Der Missbrauch von pädagogischer Verantwortung, der in jüngster Zeit zu Tage tritt, hat auch eine grundsätzliche Frage wieder aufgeworfen: Wie ist es um das Verhältnis von Nähe und Distanz, von Disziplin und Zuwendung in der Erziehung bestellt?

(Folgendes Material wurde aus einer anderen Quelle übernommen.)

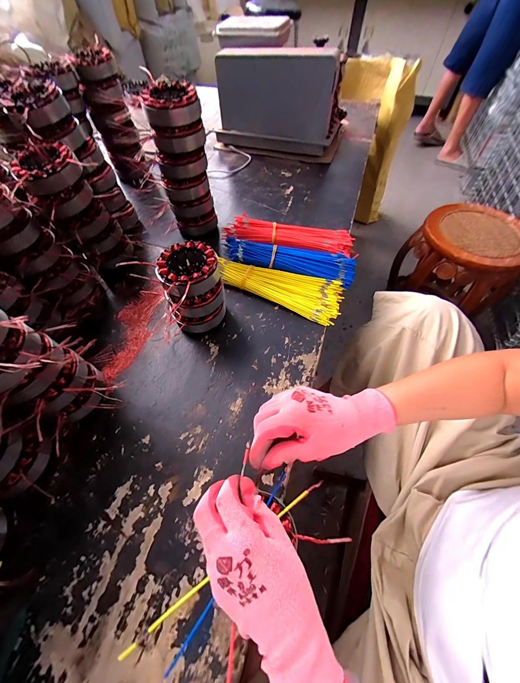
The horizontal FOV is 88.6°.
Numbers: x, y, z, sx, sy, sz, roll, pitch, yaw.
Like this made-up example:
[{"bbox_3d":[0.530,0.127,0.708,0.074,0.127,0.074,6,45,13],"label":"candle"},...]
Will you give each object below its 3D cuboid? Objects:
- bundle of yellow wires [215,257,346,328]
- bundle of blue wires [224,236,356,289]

"Es sind Kinder, es jämmert einem", seufzte einst der große pietistische Reformer August Hermann Francke. Denn August Hermann Francke, der sich um das Jahr 1700 in Halle an der Saale sein eigenes dreigliedriges Schulsystem aufbaute, setzte auf Sozialfürsorge, Lernen und Einsicht, und er sprach sich deshalb vehement gegen die Prügelstrafe aus - doch die Lehrer, die er an den eigenen Schulen einsetzte, hielten sich nicht alle daran, sie waren ja anderes gewohnt.

Parallele Vorgänge

Die Pädagogisierung der Gesellschaft- das heißt: rationale Disziplinierung, Durchsetzung der Schulpflicht, Wissensnormierung, Kontrolle - und die Bemühung um Vermenschlichung der Erziehung gehen in der Moderne miteinander einher. Der Ausbau des außerfamiliären Erziehungssystems, der mit einer wachsenden wirtschaftlichen Dynamik zu tun hatte, und der Einsatz für kindgerechte Humanität waren seit der Aufklärung parallele Vorgänge.

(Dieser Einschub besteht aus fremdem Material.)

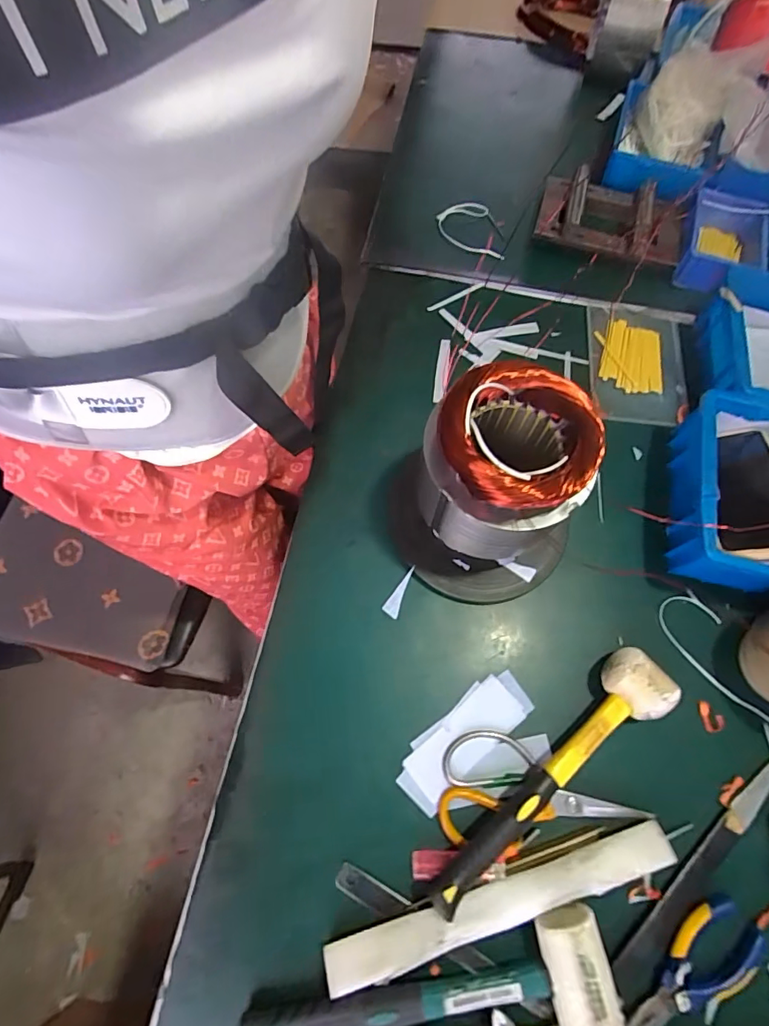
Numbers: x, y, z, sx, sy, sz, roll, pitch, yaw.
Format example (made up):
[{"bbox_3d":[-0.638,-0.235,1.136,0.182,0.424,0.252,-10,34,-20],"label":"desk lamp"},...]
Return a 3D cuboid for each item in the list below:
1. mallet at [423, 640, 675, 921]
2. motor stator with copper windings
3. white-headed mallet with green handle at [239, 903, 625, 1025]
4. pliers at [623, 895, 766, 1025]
[{"bbox_3d":[0.155,0.238,0.423,0.061,0.050,0.284,43,73,16],"label":"mallet"},{"bbox_3d":[0.106,-0.033,0.464,0.137,0.187,0.126,1,67,-2],"label":"motor stator with copper windings"},{"bbox_3d":[0.032,0.369,0.363,0.279,0.041,0.077,-7,67,-4],"label":"white-headed mallet with green handle"},{"bbox_3d":[0.251,0.376,0.382,0.133,0.017,0.057,-36,72,-15],"label":"pliers"}]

Regulierung und Reform sind Geschwister. Das Ergebnis dieses Zivilisationsprozesses, das trotz historischer Hindernisse erreicht wurde, ist heute: Es gibt bei aller staatlichen Formalisierung der Bildung mehr Respekt vor der Freiheit des Schülers, mehr Distanz, mehr Wertschätzung für die zwanglose Selbsttätigkeit und eine allgemeine Ächtung der Gewalt als Erziehungsmittel.

Gerade weil dieser Prozess weitgehend abgeschlossen ist, wirken traditionelle Klosterschulen und abgeschirmte Reforminternate auf uns besonders unzeitgemäß. Erst recht natürlich, wenn ihre Abgeschirmtheit zur Demütigung und zu sexuellen Straftaten ausgenutzt wird.

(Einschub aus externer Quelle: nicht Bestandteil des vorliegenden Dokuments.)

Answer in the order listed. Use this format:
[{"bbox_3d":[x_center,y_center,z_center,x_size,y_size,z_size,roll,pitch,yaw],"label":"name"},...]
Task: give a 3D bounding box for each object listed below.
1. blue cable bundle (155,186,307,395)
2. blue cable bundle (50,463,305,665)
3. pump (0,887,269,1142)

Die Reformpädagogik, der auch die vor 100 Jahren gegründete Odenwaldschule verpflichtet ist, hat bei jener Liberalisierung der Erziehung eine eigentümliche Rolle gespielt. Diese Bewegung, die in der "Lebensreform" um 1900 aufblühte und in der antiautoritären Strömung der sechziger Jahre einen legitimen Erben fand, ist einerseits ein Kind der Aufklärung: Sie folgte den Ideen der Freiheit und der Selbstvervollkommnung.

"Schule der Tat"

Andererseits ist die Reformpädagogik ein Gegner der Aufklärung: als Protest nämlich gegen die kapitalistischen Kräfte, die die Aufklärung freigesetzt hat, gegen das Funktionierenmüssen, gegen den verwalteten Menschen, gegen Messbarkeit, Naturferne, Rationalität und schmutzige Politik, kurzum: gegen den Modernisierungsprozess.

In dieser Fluchtbewegung- nicht im Umgang mit Disziplin und Strafe - berührt sich das reformpädagogische Milieu durchaus mit den konfessionellen Internatsschulen. Man wollte durch Erziehung ausgleichen, dass "Gemeinschaft" - wie 1887 der Soziologe Ferdinand Tönnies feststellte - immer mehr durch "Gesellschaft" verdrängt wurde. "Schule der Tat" hieß dann das Gegenmodell (Adolf Reichwein). Oder "Orden der Jugend" (Gustav Wyneken).